Afterwards, I analyze the dispersion and velocities. What I’m looking for is a plateau in velocity and for the dispersion to be the same. For example: 30.4 grain low at 830/ms, 30.6 grain low at 833/ms and 30.8 grain low at 836/ms. In this case, I think it would be interesting to look more closely at 30.6 grains, as the velocity both above and below look stable and the dispersion of all three is identical, which makes the loading not as sensitive if there is too much or too little gunpowder.

It is now time to go home and load up three of each around 30.6 grains to see how even they are over a series of shots, rather than on a single occasion. I therefore load three of 30.5, 30.6 and 30.7 and go back to the shooting range to check how even each loading is using my chronograph. I only do three for the simple reason that if it doesn’t shoot evenly with three there is no point in shooting more. What you are looking for is, of course, the loading that shoots best and is most even in velocity, but now we are only focusing on velocity. After shooting three of each loading, I find one that stands out and gives me low ES and SD, which in simple terms are maximum deviation and average deviation.

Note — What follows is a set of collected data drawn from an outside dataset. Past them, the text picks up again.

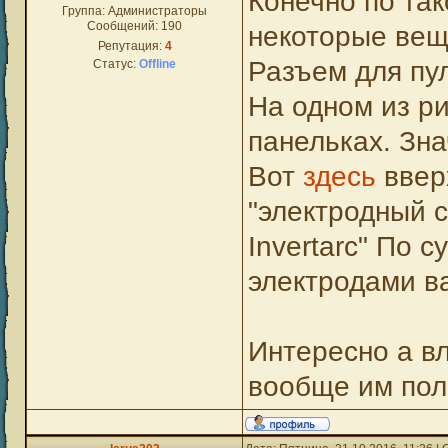
Конечно по та
Группа: Администраторы
Сообщений:
190
некоторые вещ
Репутация:
4
Разъем для пу
Статус:
Offline
На одном из ри
панельках. Зна
Вот
здесь
вверх
"электродный 
Invertarc" По 
электродами в
Интересно а вл
вообще им пол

We are now nearly ready, but first we have to determine which seating depth we will use. The seating depth is the fine adjustment which helps us to shrink dispersion. Here, I look at two factors. The first is that it must function error-free with the magazines I use, and the other is that I want the jump to be forgiving, so that you are not so close to the rifling that it could be a problem if you get dirt or something similar in the gun. There is a tool for this that measures from the bullet’s ogival instead of the tip of the bullet, as this can differ between bullets depending on type. I use exactly the same method here; I make three of each type that I decide on and then take the one that shoots best in the middle so it won’t be so sensitive to the wear that will arise in the chamber.

I have now found the right loading, bullet and seating depth, it is time to load up five-ten shots and double check that the loading is consistent over a greater range. You can’t always see deviations in smaller series.

Reloading is not difficult, but it does require some time in the beginning, until you have found the right loadings. Then it’s just a matter of copying them. I recommend all new beginners to either take a reloading class, or to load their first shot together with a friend who has experience doing it, to ensure that you do it correctly.

So, is reloading worth it compared to buying factory loaded ammunition? In short, it entirely depends on what you want to get out of your weapon, how much time and money you are prepared to spend and how much you shoot in a year.